DAZ: Welche Altersbeschwerden bzw. -krankheiten sehen Sie am häufigsten bei Hund und Katze? Gibt es da Unterschiede?

Niebch: Das Alter wirkt sich bei Hunden und Katzen tatsächlich unterschiedlich aus, vor allem in Hinblick auf die Krankheiten. Zu Beginn ihrer Seniorenzeit werden uns Hunde vor allem aus drei Gründen vorgestellt: wegen Arthrose-bedingten Lahmheiten, wegen Linsentrübung und wegen Zahnproblemen. Dies sind typische Erscheinungen des ersten Alterungsschubes. Später – so mit zehn bis elf Jahren – werden beim Hund oft Herz und Lunge auffällig. Parallel können Organausfälle auftreten, z. B. durch Tumore. Je älter das Tier, umso höher das Tumorrisiko. Nierenversagen und Diabetes gehören ebenfalls zu den klassischen Alterskrankheiten.


DAZ: Woran sterben diese Hunde schließlich?

*Informationen:*
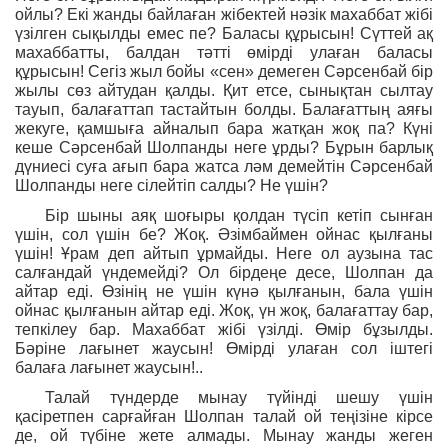
ойлы? Екі жанды байлаған жібектей нәзік махаббат жібі
үзілген сықылды емес пе? Баласы құрысын! Сүттей ақ
махаббатты, балдан тәтті өмірді улаған баласы
құрысын! Сегіз жыл бойы «сен» демеген Сәрсенбай бір
жылы сөз айтудан қалды. Қит етсе, сынықтан сылтау
тауып, балағаттап тастайтын болды. Балағаттың аяғы
жекуге, қамшыға айналып бара жатқан жоқ па? Күні
кеше Сәрсенбай Шолпанды неге ұрды? Бұрын барлық
дүниесі суға ағып бара жатса ләм демейтін Сәрсенбай
Шолпанды неге сілейтіп салды? Не үшін?
Бір шыны аяқ шоғыры қолдан түсіп кетіп сынған
үшін, сол үшін бе? Жоқ. Әзімбаймен ойнас қылғаны
үшін! Ұрам деп айтып ұрмайды. Неге ол аузына тас
салғандай үндемейді? Ол бірдеңе десе, Шолпан да
айтар еді. Өзінің не үшін күнә қылғанын, бала үшін
ойнас қылғанын айтар еді. Жоқ, үн жоқ, балағаттау бар,
тепкілеу бар. Махаббат жібі үзілді. Өмір бұзылды.
Бәріне лағынет жаусын! Өмірді улаған сол іштегі
балаға лағынет жаусын!..
Талай түндерде мынау түйінді шешу үшін
қасіретпен сарғайған Шолпан талай ой теңізіне кірсе
де, ой түбіне жете алмады. Мынау жанды жеген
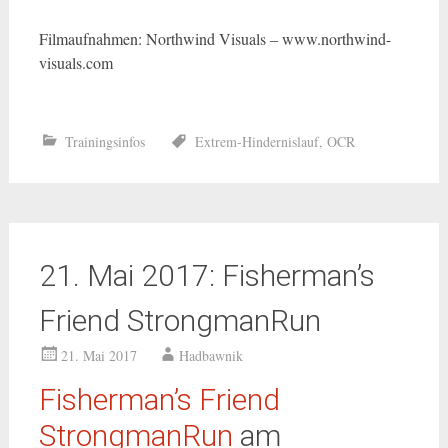
Filmaufnahmen: Northwind Visuals – www.northwind-
visuals.com
Trainingsinfos
Extrem-Hindernislauf
,
OCR
21. Mai 2017: Fisherman’s
Friend StrongmanRun
21. Mai 2017
Hadbawnik
Fisherman’s Friend
StrongmanRun
am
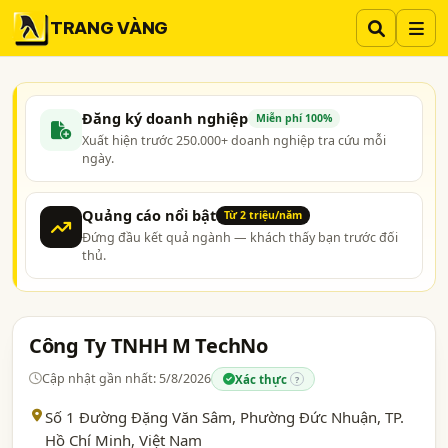
TRANG VÀNG
Đăng ký doanh nghiệp
Miễn phí 100%
Xuất hiện trước 250.000+ doanh nghiệp tra cứu mỗi
ngày.
Quảng cáo nổi bật
Từ 2 triệu/năm
Đứng đầu kết quả ngành — khách thấy bạn trước đối
thủ.
Công Ty TNHH M TechNo
Cập nhật gần nhất: 5/8/2026
Xác thực
?
Số 1 Đường Đặng Văn Sâm, Phường Đức Nhuận,
TP.
Hồ Chí Minh
, Việt Nam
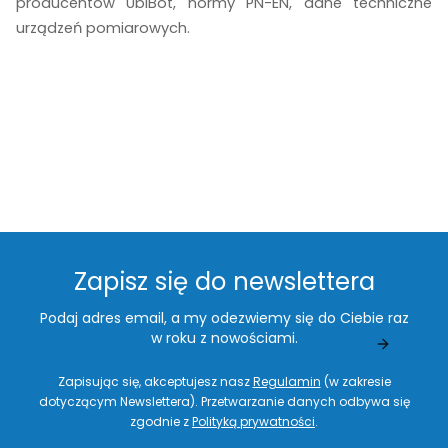
producentów UbiBot, normy PN-EN, dane techniczne
urządzeń pomiarowych.
Zapisz się do newslettera
Podaj adres email, a my odezwiemy się do Ciebie raz
w roku z nowościami.
Zapisując się, akceptujesz nasz
Regulamin
(w zakresie
dotyczącym Newslettera). Przetwarzanie danych odbywa się
zgodnie z
Polityką prywatności
.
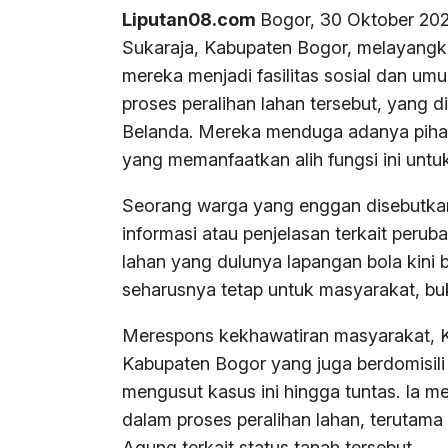
Liputan08.com
Bogor, 30 Oktober 202
Sukaraja, Kabupaten Bogor, melayangka
mereka menjadi fasilitas sosial dan um
proses peralihan lahan tersebut, yang d
Belanda. Mereka menduga adanya pihak 
yang memanfaatkan alih fungsi ini untu
Seorang warga yang enggan disebutka
informasi atau penjelasan terkait perub
lahan yang dulunya lapangan bola kini b
seharusnya tetap untuk masyarakat, buk
Merespons kekhawatiran masyarakat, K
Kabupaten Bogor yang juga berdomisili
mengusut kasus ini hingga tuntas. Ia 
dalam proses peralihan lahan, terutam
Agung terkait status tanah tersebut.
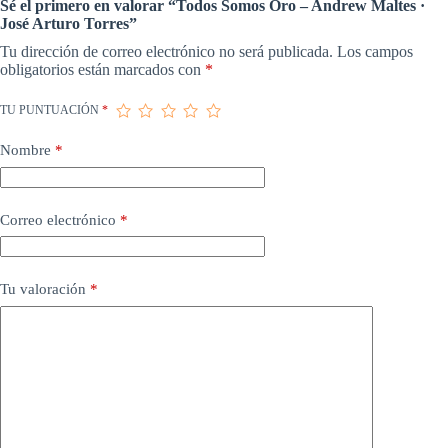
Sé el primero en valorar “Todos Somos Oro – Andrew Maltes ·
José Arturo Torres”
Tu dirección de correo electrónico no será publicada.
Los campos
obligatorios están marcados con
*
TU PUNTUACIÓN
*
Nombre
*
Correo electrónico
*
Tu valoración
*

*Ihre Aufgaben:*
1. Nennen Sie die drei Gründe, aus denen Hunde laut dem Interview zu Alterskrankheiten bei Hund und Katze zu Beginn ihrer Seniorenzeit vorgestellt werden.
2. Setzen Sie das Interview zu Alterskrankheiten bei Hund und Katze im Anschluss an die zuletzt gestellte Frage fort.

*Erwartete Ergebnisse:*
1.
- Arthrose-bedingte Lahmheiten
- Linsentrübung
- Zahnprobleme

2.
Niebch: Tumorerkrankungen gehören beim Hund zu den Haupttodesursachen bzw. Euthanasiegründen. Auch extreme Formen von Arthrose oder Hüftgelenksdysplasie, die mit starken Schmerzen und neurologischen Ausfällen verbunden sind, führen nicht selten zum Einschläfern eines Hundes. Leider ist der natürliche Tod eher die Ausnahme. Wenn wir den Eindruck haben, dass das Tier leidet und nur noch dahinsiecht, erlösen wir es.


DAZ: Und bei der Katze?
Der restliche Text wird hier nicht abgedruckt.